Human pose images with coordinates
- - - - - - -

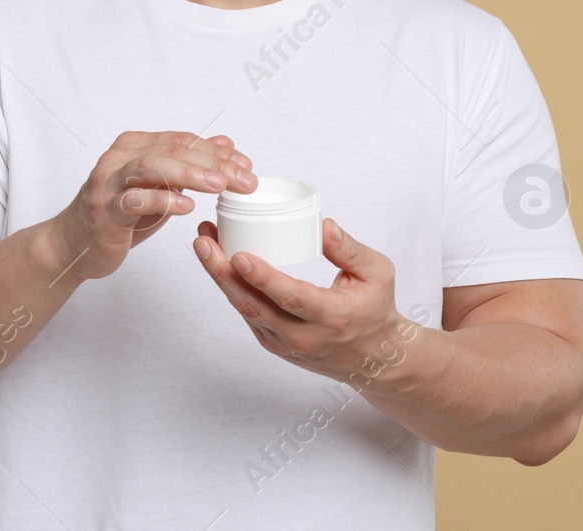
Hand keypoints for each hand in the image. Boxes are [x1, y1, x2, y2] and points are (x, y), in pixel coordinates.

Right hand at [49, 132, 255, 284]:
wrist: (75, 243)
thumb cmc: (119, 213)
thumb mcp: (158, 186)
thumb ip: (188, 164)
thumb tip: (227, 143)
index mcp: (133, 145)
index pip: (182, 140)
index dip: (216, 151)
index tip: (247, 166)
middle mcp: (118, 158)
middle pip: (171, 151)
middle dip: (212, 164)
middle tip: (244, 180)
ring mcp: (107, 183)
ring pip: (151, 168)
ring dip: (189, 175)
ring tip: (218, 186)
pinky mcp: (103, 211)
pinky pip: (133, 201)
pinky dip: (161, 201)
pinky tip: (185, 206)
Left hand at [193, 217, 413, 384]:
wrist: (373, 357)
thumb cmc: (375, 309)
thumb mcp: (378, 274)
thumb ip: (350, 250)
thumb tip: (324, 225)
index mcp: (332, 317)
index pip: (291, 298)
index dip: (262, 277)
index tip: (238, 255)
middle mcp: (303, 336)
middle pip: (254, 305)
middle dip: (223, 272)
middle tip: (204, 241)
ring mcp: (284, 344)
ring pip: (244, 310)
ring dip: (219, 276)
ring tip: (204, 243)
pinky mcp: (272, 344)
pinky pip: (246, 314)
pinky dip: (229, 287)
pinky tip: (217, 261)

- - - - - - -

• _EXERCISE_
From the records above, show each line that contains the word "ring".

• _SOLUTION TO THE PROBLEM_
ring mcp: (107, 183)
ring pip: (151, 168)
ring dip: (189, 175)
ring tip: (218, 186)
ring mcp: (284, 344)
ring pip: (244, 310)
ring dip: (219, 276)
ring tip: (204, 243)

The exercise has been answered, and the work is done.